----- Supplied material
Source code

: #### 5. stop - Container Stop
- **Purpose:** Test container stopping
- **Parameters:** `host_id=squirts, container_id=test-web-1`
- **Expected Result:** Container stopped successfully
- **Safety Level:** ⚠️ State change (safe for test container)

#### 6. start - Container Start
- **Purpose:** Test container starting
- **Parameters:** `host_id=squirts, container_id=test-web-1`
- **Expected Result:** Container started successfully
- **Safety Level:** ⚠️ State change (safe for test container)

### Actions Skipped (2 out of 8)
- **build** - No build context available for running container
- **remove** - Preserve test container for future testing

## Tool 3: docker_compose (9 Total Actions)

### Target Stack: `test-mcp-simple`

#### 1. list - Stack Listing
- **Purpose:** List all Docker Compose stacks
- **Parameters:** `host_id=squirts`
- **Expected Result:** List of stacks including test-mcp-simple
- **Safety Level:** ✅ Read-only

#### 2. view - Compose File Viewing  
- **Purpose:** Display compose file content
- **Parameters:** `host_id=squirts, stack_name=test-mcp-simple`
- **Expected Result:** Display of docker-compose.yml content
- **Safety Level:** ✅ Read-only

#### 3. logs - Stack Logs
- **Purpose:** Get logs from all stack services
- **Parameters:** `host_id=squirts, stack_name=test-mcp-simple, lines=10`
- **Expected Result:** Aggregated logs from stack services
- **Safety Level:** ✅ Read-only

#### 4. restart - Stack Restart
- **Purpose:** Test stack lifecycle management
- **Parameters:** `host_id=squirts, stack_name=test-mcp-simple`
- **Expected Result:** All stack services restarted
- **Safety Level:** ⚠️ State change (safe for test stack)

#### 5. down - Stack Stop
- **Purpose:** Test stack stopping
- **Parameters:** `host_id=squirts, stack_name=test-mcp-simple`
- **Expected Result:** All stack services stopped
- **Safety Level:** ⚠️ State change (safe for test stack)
----------
How to complete this task -> Pick out each line of the records above that contains the word "from", and copy every such line in full.

Task answer ->
- **Purpose:** Get logs from all stack services
- **Expected Result:** Aggregated logs from stack services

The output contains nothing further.